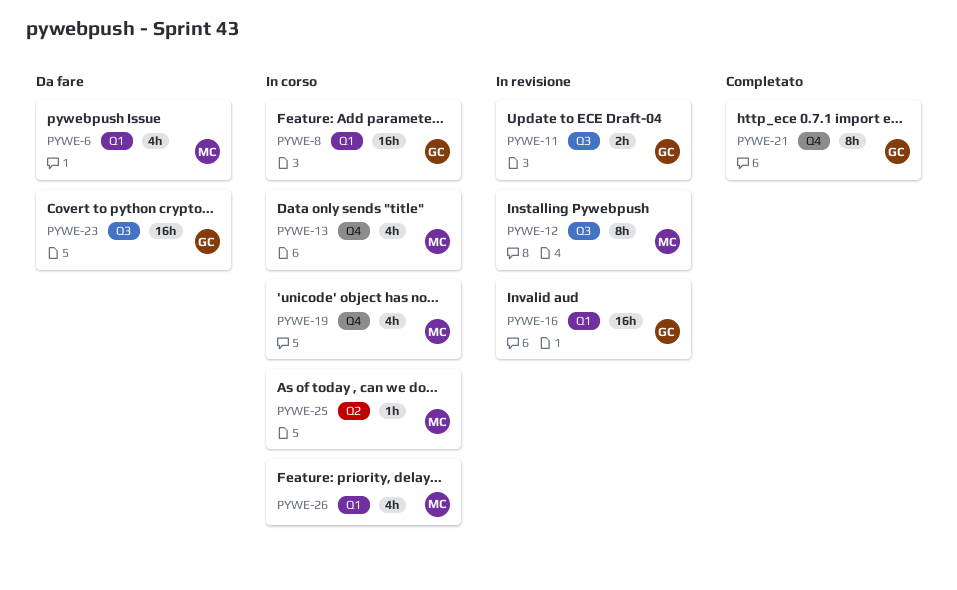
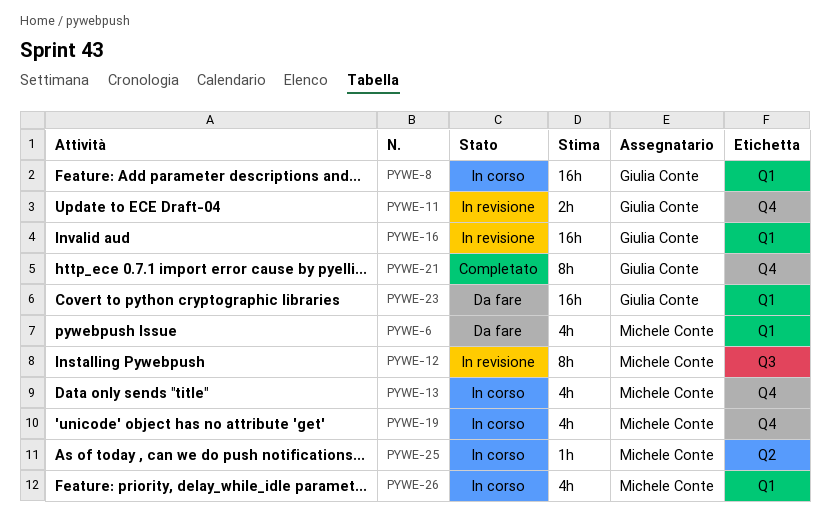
PYWE-11, label: Q3 -> Q4
PYWE-23, label: Q3 -> Q1

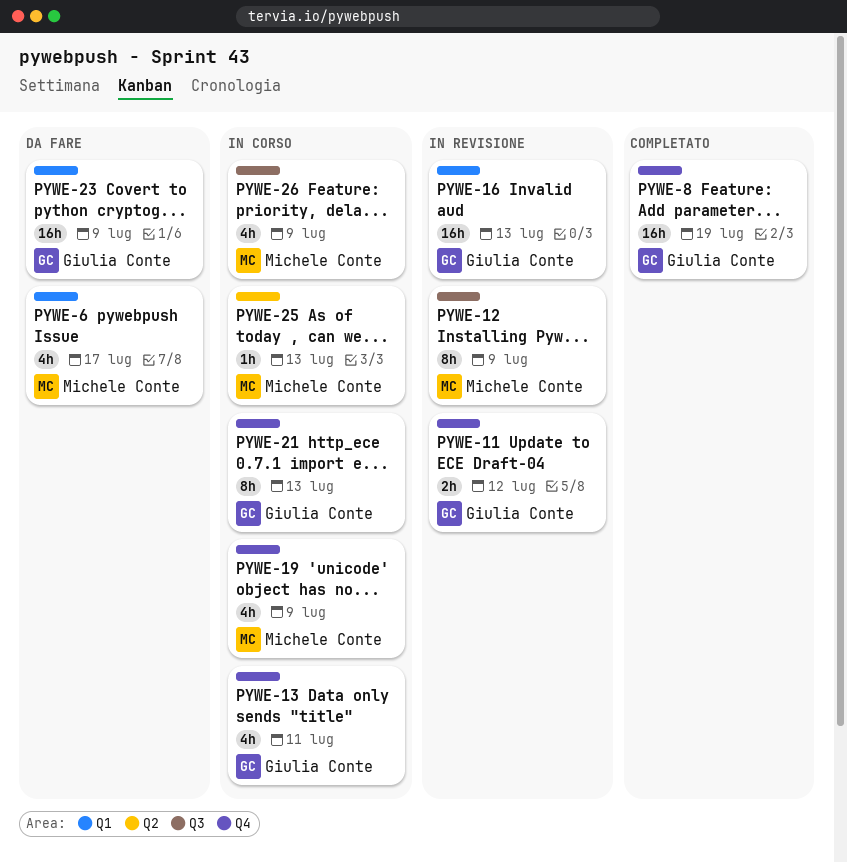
PYWE-8, status: In corso -> Completato
PYWE-8, label: Q1 -> Q4
PYWE-13, owner: Michele Conte -> Giulia Conte
PYWE-21, status: Completato -> In corso
PYWE-26, label: Q1 -> Q3

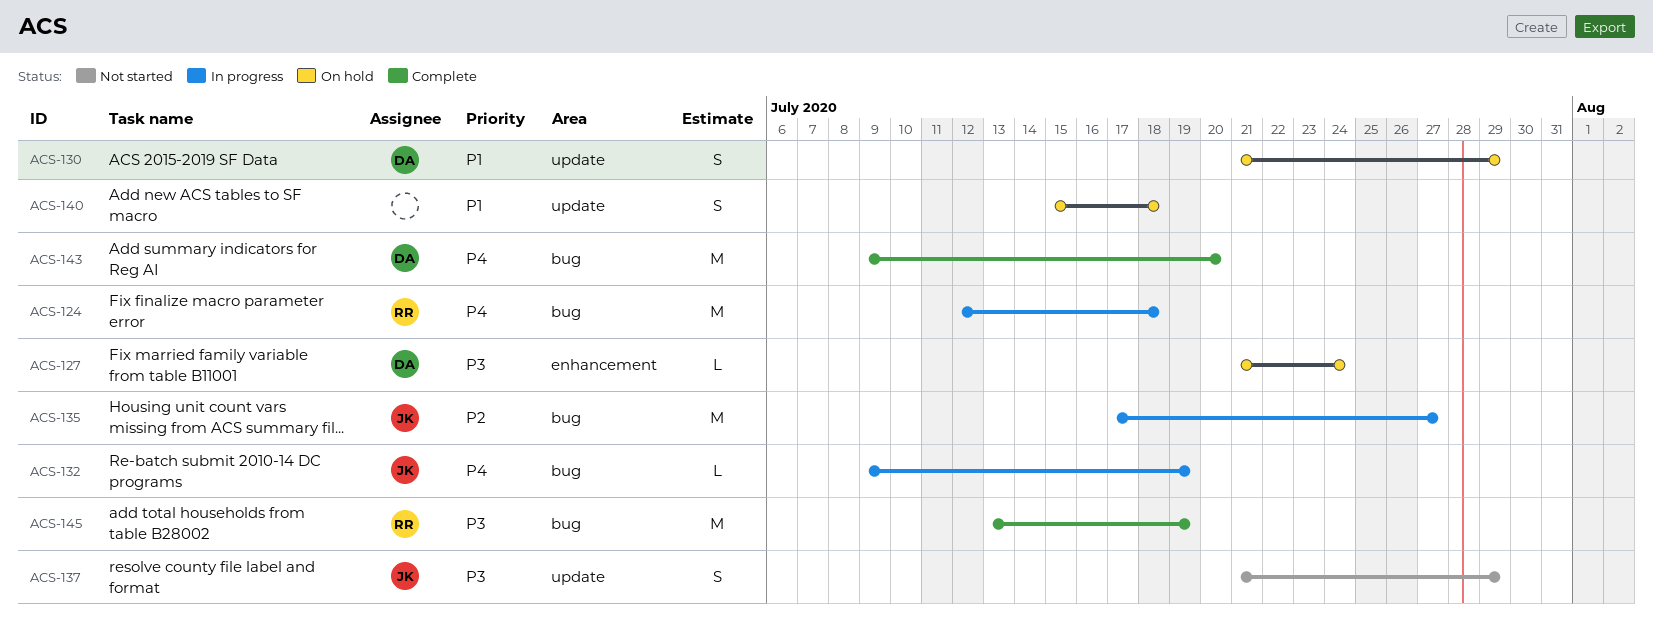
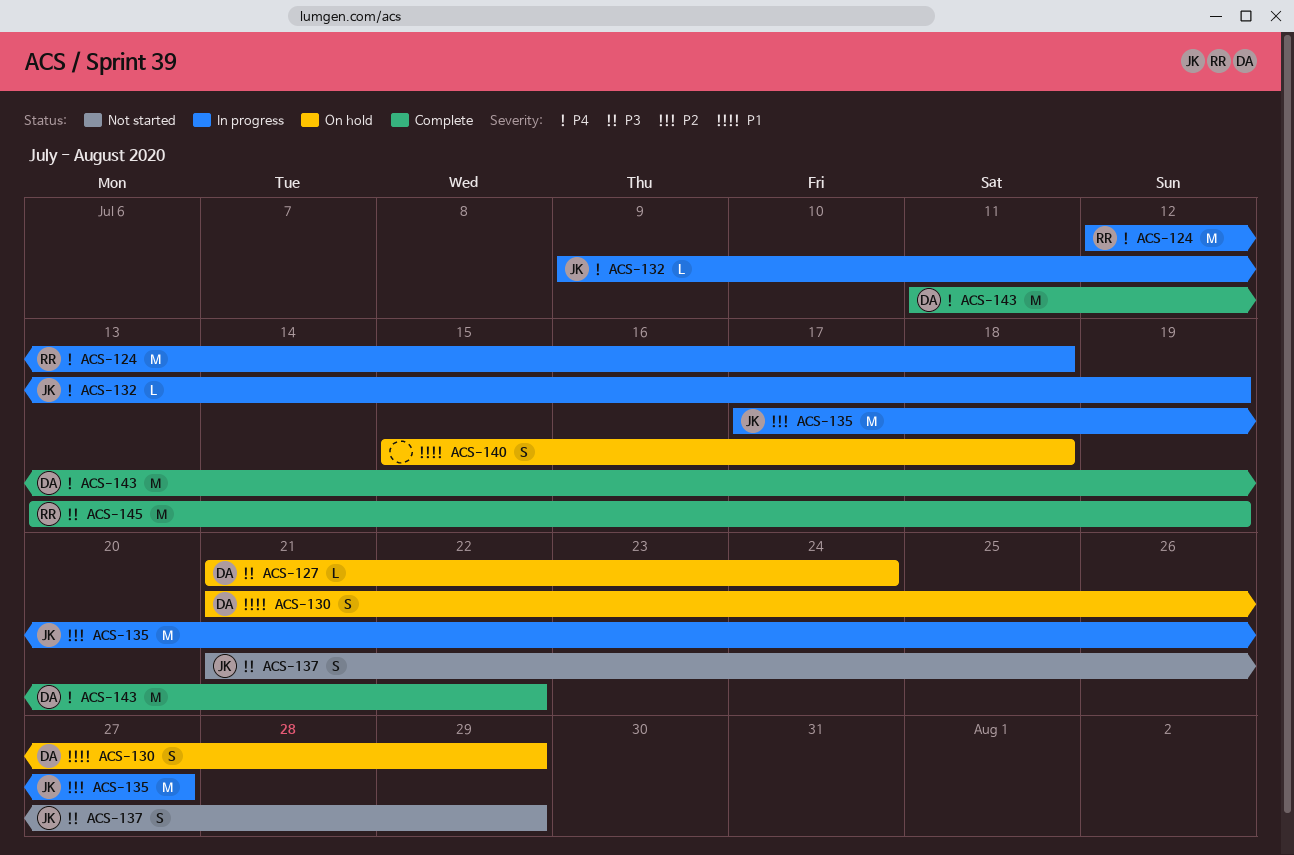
ACS-143, start: Jul 9 -> Jul 11
ACS-143, due: Jul 20 -> Jul 22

=== Problem description ===
From the records above, copy each line that contains the word "status".

=== Answer ===
PYWE-8, status: In corso -> Completato
PYWE-21, status: Completato -> In corso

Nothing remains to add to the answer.